Entierro del boquerón enamorado

  • La fiesta del Carnaval se clausuró ayer en la playa de La Malagueta tras el tradicional desfile de calle

El entierro del boquerón, que clausuró anoche el Carnaval malagueño, estuvo cargado de referencias al día de los enamorados, ya que coincidía con esta efemérides. Bajo el título Boquerón del corazón roto por amor, un gran pez de gomaespuma iniciaba el desfile desde la Alameda hasta la playa de La Malagueta, acompañado por osos amorosos convertidos en cupidos. El boquerón, que perdía agua desde algunas de sus escamas, cargaba en sus lomos esos divertidos dibujos animados, hoy ya desaparecidos y corazones, muchos corazones en los que se podía leer la frase Te quiero en varios idiomas, para que quedara claro que ayer era el día de San Valentín.

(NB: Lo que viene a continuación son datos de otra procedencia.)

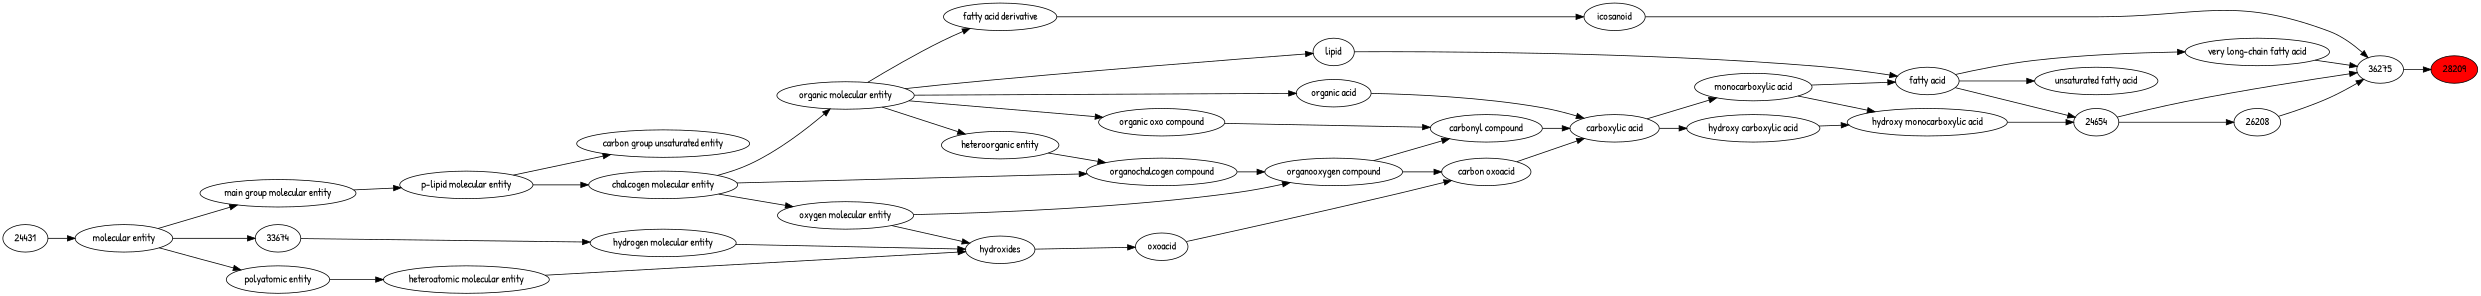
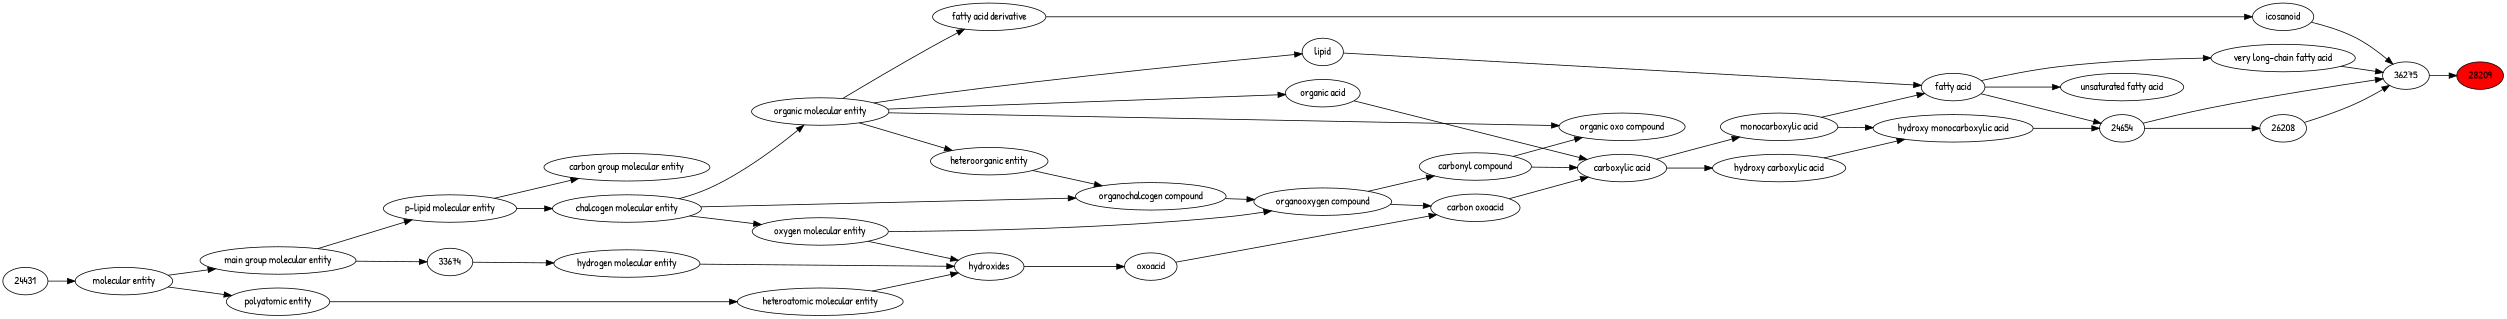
  digraph {
    fontname="Patrick Hand"
    rankdir=LR
    node [fontname="Patrick Hand"]
    edge [fontname="Patrick Hand"]
    n1 [fillcolor=red label=28209 style=filled]
    n2 [label=36275]
    n3 [label=icosanoid]
    n4 [label=26208]
    n5 [label="very long-chain fatty acid"]
    n6 [label=24654]
    n7 [label="fatty acid derivative"]
    n8 [label="unsaturated fatty acid"]
    n9 [label="fatty acid"]
    n10 [label="hydroxy monocarboxylic acid"]
    n11 [label="organic molecular entity"]
    n12 [label=lipid]
    n13 [label="organic acid"]
    n14 [label="organic oxo compound"]
    n15 [label="heteroorganic entity"]
    n16 [label="carboxylic acid"]
    n17 [label="carbonyl compound"]
    n18 [label="organochalcogen compound"]
    n19 [label="monocarboxylic acid"]
    n20 [label="hydroxy carboxylic acid"]
-   n21 [label="carbon group unsaturated entity"]
+   n21 [label="carbon group molecular entity"]
    n22 [label="p-lipid molecular entity"]
    n23 [label="chalcogen molecular entity"]
    n24 [label="oxygen molecular entity"]
    n25 [label="carbon oxoacid"]
    n26 [label="main group molecular entity"]
    n27 [label=33674]
    n28 [label="hydrogen molecular entity"]
    n29 [label="organooxygen compound"]
    n30 [label=oxoacid]
    n31 [label="molecular entity"]
    n32 [label="polyatomic entity"]
    n33 [label="heteroatomic molecular entity"]
    n34 [label=hydroxides]
    n35 [label=24431]
    n2 -> n1
    n3 -> n2
    n4 -> n2
    n5 -> n2
    n6 -> n2
    n6 -> n4
    n7 -> n3
    n9 -> n5
    n9 -> n6
    n9 -> n8
    n10 -> n6
    n11 -> n7
    n11 -> n12
    n11 -> n13
    n11 -> n14
    n11 -> n15
    n12 -> n9
    n13 -> n16
-   n14 -> n17
+   n17 -> n14
    n15 -> n18
    n16 -> n19
    n16 -> n20
    n17 -> n16
    n18 -> n29
    n19 -> n9
    n19 -> n10
    n20 -> n10
    n22 -> n21
    n22 -> n23
    n23 -> n11
    n23 -> n18
    n23 -> n24
    n24 -> n29
    n24 -> n34
    n25 -> n16
    n26 -> n22
-   n31 -> n27
+   n26 -> n27
    n27 -> n28
    n28 -> n34
    n29 -> n17
    n29 -> n25
    n30 -> n25
    n31 -> n26
    n31 -> n32
    n32 -> n33
    n33 -> n34
    n34 -> n30
    n35 -> n31
  }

Para crear ambiente, la charanga de Churriana Los Mijitas encabezaba el desfile, y con sus canciones arrancaba el baile y los aplausos de un numeroso público al que el frío no disuadió y que se concentraba por las calles del centro de la ciudad. Los más pequeños fueron los que más disfrutaron de la jornada; disfrazados desde por la mañana para asistir a la fiesta infantil que se celebró en la calle Larios a partir de las 12:00 -el domingo de piñata- y después de la granboqueroná del mediodía, esperaban impacientes para ver desfilar al enorme boquerón que más tarde sería quemado en la playa de La Malagueta rodeado de un concierto de fuegos artificiales.

Dioses y diosas, príncipes y princesas de Don Carnal y los ganadores del concurso de Drag Queen -que finalmente se celebró el sábado, ya que el viernes tuvo que ser suspendido por la intensa lluvia- desfilaban con sus impresionantes trajes, mientras las asociaciones de bolivianos invitadas al Carnaval realizaban sus estudiadas coreografías con las que ya deleitaron a los asistentes a la batalla de las flores en la tarde anterior. Eso sí, ayer dejaron de lado el traje regional que utilizaron el pasado sábado para colocarse unos vestidos algo más ligeros e insinuantes y que con sólo mirarlos hacían estremecer al público de frío. Ellos no parecían tener la misma sensación, aunque tampoco dejaron de bailar ni un solo instante durante el recorrido.

La lluvia de confeti de la mencionada batalla también se prolongó durante todo el camino de ayer para velar al boquerón hasta La Malagueta. Y es que las ganas de Carnaval permanecían casi intactas después de una larga noche de sábado con concursos de disfraces y actuaciones que se prolongaron hasta la madrugada en el recinto del Carnaval -la calle Larios-. Niños y mayores disfrazados portaban bolsas llenas de estos papelitos que lanzaban al público a su paso por las calles del centro y repartían entre los más pequeños, que se acercaban como si portaran un tesoro.

A las murgas y comparsas, después de cantar por todos y cada uno de los rincones del centro histórico de la ciudad en la noche anterior, lugares en los que se concentraba un animado público dispuesto a disfrutar de sus letras cargadas de crítica, todavía les quedaban fuerzas para acompañar el largo desfile que se prolongó por las calles de Málaga durante casi tres horas -desde las 18:00-. E incluso algunas de ellas llegaron a entonar sus canciones más populares para que los últimos pasos de Don Carnal 2010 siguieran transmitiendo una diversión que quedará en el recuerdo hasta la próxima edición.